▶ GOAL A:
Translate this sentence from the piece on the Issey Miyake Autumn/Winter 2025-26 show into Spanish: "The use of unexpected fabric manipulations reinforced this philosophy."
▶ GOAL B:
Continue the article on the Issey Miyake Autumn/Winter 2025-26 collection from its final sentence.

▶ DOCUMENT EXTRACT:
::::

Paris Fashion Week: The Art of the Unexpected Issey Miyake's Sculptural Autumn/Winter 2025-26 Collection

The new collection of Issey Miyake presented during Paris Fashion Week. Photograph and masthead cover by Andrea Heinsohn for DAM

The Issey Miyake Autumn/Winter 2025-26 collection, presented at the Carrousel du Louvre in Paris, blurred the boundaries between fashion and art, embodying the storied Japanese label's exploration of the nature of clothing. Under the creative direction of Satoshi Kondo, the show, titled [N]either [N]or, explored the aesthetics of ambiguity, challenging preconceived notions of form, function, and wearability, writes Isabella Lancellotti. Photography by Andrea Heinsohn and Elli Ioannou
Performance art and 
fashion at Issey Miyake
OPENING the new Issey Miyake show at Paris Fashion Week was a performance piece inspired by Austrian artist Erwin Wurm’s One Minute Sculptures. The models adjusted the garments in unusual ways, highlighting their transformative potential. 

A shopping bag became a dress, knitwear was wrapped and knotted to create shifting silhouettes, and oversized outerwear subverted expectations of proportion and volume. This performative element set the stage for a collection that sought to redefine how we interact with clothing.

At the heart of the collection was the concept of garments that exist between states: neither purely functional nor purely decorative, nor entirely structured nor entirely fluid. 

The use of unexpected fabric manipulations reinforced this philosophy. Open-weave knits expanded and enveloped the body, puffer tops were layered with undersized T-shirts to exaggerate form, and oversized blazers were skewed asymmetrically to disrupt conventional tailoring.

::::

▶ INFORMATION PROVIDED:
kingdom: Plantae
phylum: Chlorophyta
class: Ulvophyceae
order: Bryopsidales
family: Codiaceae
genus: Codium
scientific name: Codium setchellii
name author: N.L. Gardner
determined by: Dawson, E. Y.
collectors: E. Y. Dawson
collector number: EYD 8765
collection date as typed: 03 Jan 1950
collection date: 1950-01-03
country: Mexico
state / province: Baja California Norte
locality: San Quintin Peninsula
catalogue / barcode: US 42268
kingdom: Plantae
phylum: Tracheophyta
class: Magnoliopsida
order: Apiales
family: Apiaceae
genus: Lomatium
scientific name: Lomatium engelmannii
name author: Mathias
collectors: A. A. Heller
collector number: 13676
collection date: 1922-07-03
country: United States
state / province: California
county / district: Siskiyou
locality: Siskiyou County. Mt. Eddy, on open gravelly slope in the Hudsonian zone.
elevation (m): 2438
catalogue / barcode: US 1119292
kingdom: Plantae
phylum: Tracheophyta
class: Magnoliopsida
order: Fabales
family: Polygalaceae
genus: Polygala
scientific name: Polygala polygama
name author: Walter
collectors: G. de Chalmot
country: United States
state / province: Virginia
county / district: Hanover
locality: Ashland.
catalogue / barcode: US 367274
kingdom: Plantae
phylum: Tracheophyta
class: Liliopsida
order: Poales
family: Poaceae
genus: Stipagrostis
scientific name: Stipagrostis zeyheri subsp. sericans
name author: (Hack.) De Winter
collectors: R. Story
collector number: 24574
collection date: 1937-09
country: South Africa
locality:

::::

▶ RIGHT ANSWER A:
El uso de manipulaciones inesperadas del tejido reforzó esta filosofía.

▶ RIGHT ANSWER B:
Pockets played a significant role in the collection, extending beyond their traditional function. Dresses featured deep pockets large enough to accommodate an entire arm, while horizontal placements created a sense of restriction or self-imposed restraint. The interplay of constraint and freedom mirrored the broader theme of ambiguity, questioning the limitations often placed on clothing design.

At the heart of the collection was the concept of garments that exist between states: neither purely functional nor purely decorative, entirely structured or entirely fluid 

Brilliant monochromatic
colours with sculptural 
draping were highlights
Color and texture further emphasized the collection's conceptual depth. Vibrant hues punctuated monochromatic ensembles, while pleated fabrics, signature to the Miyake house, took on new dimensions through layering and sculptural draping. 

Some garments appeared weightless, with delicate folds and twists creating the illusion of movement even in stillness. Others embraced heft and structure, evoking the architectural precision of Wurm’s sculptural works.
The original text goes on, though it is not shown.